喉頭がん、失った声…「落ち込むより高揚した」ロックスター吉井和哉50代の生き方。栄光を脱ぎ捨て考える"ロックは何を与え、何を奪ったか"
闘病を挟みながらも、吉井は曲づくりを続け、リハーサルを重ね、不安と向き合いながら一歩一歩、音へと戻っていった。そしてついに迎えた“復活の日”──スタッフやファンの祈りが集まる東京ドームのステージは、確かに映画のハイライトだ。
けれどカメラが追っていたのは、その瞬間だけではない。むしろその奥に横たわるもの。
恩人への恩返し。そして、長い時間の向こう側に置き去りにしてきた“未完の青春”だった。
静岡に置いてきた“未完の青春”が、再び鳴りはじめる
10代の吉井が最初に“音楽の熱”を知ったのは、ベーシストとしてURGH POLICEに加入した頃だ。薄暗いライブハウスの中央で吠えるように歌うボーカルERO──その姿に、ただ圧倒されるしかなかった。
「EROさんを見て、“音楽ってこういうものなんだ”と思ったんですよ」
やがてURGH POLICEは自然消滅し、吉井はそこで出会った仲間とTHE YELLOW MONKEYを結成。一気に成功への道を駆け上がっていく。一方のEROは静岡に残り、働きながら音楽を続けた。
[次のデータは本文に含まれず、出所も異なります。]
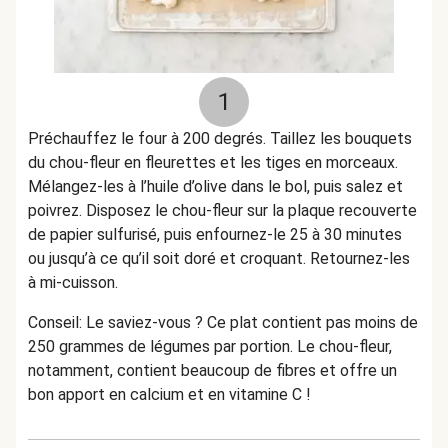
1
Préchauffez le four à 200 degrés. Taillez les bouquets
du chou-fleur en fleurettes et les tiges en morceaux.
Mélangez-les à l’huile d’olive dans le bol, puis salez et
poivrez. Disposez le chou-fleur sur la plaque recouverte
de papier sulfurisé, puis enfournez-le 25 à 30 minutes
ou jusqu’à ce qu’il soit doré et croquant. Retournez-les
à mi-cuisson.
Conseil: Le saviez-vous ? Ce plat contient pas moins de
250 grammes de légumes par portion. Le chou-fleur,
notamment, contient beaucoup de fibres et offre un
bon apport en calcium et en vitamine C !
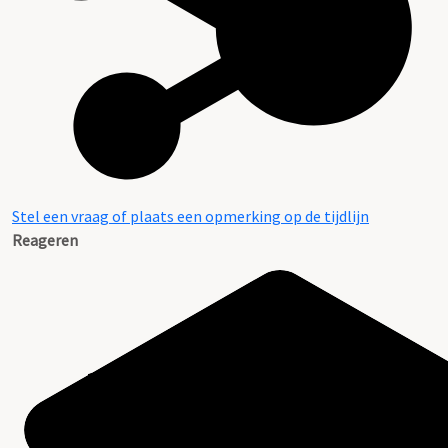
Stel een vraag of plaats een opmerking op de tijdlijn
Reageren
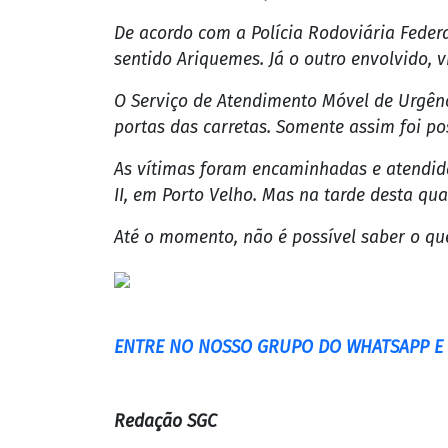
Motorista prestador de serviço dos Correios morre
após acidente na BR-364
Um motorista prestador de serviços para o
envolvidos em um acidente envolvendo das
A colisão frontal envolveu duas carretas.
Rondônia.
Relembre o caso aqui
De acordo com a Polícia Rodoviária Federa
sentido Ariquemes. Já o outro envolvido, 
O Serviço de Atendimento Móvel de Urgênc
portas das carretas. Somente assim foi pos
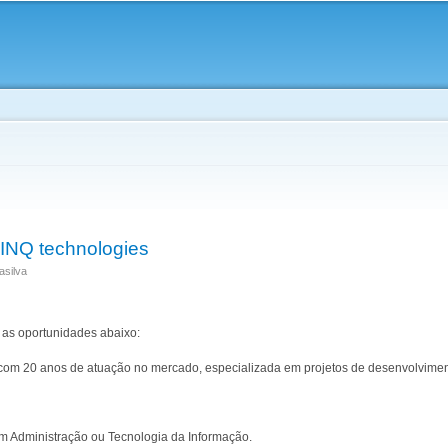
Skip to
main
content
INQ technologies
asilva
 as oportunidades abaixo:
om 20 anos de atuação no mercado, especializada em projetos de desenvolviment
 Administração ou Tecnologia da Informação.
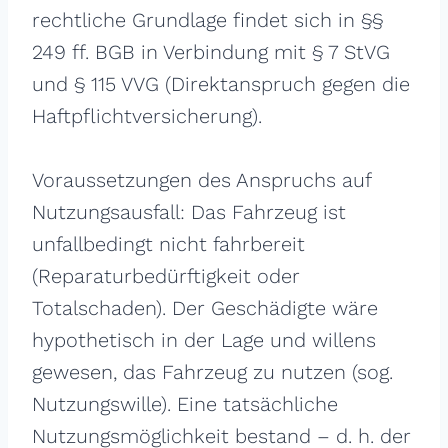
rechtliche Grundlage findet sich in §§
249 ff. BGB in Verbindung mit § 7 StVG
und § 115 VVG (Direktanspruch gegen die
Haftpflichtversicherung).
Voraussetzungen des Anspruchs auf
Nutzungsausfall: Das Fahrzeug ist
unfallbedingt nicht fahrbereit
(Reparaturbedürftigkeit oder
Totalschaden). Der Geschädigte wäre
hypothetisch in der Lage und willens
gewesen, das Fahrzeug zu nutzen (sog.
Nutzungswille). Eine tatsächliche
Nutzungsmöglichkeit bestand – d. h. der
同じ場所を出発した2人の人生は、やがて別々の軌道へ。それでも、吉井には消えない感覚があった。
「違う道を歩いたけど、どこかでずっとつながっている気がしていたんです」
その“見えない縁”が姿を変えたのは2021年。EROが脳梗塞で倒れたという知らせが届いたときだった。
「EROのために、何ができるだろう」
胸の奥で燻り続けていた“原点への負債”のような思いが、静かに吉井の背中を押した。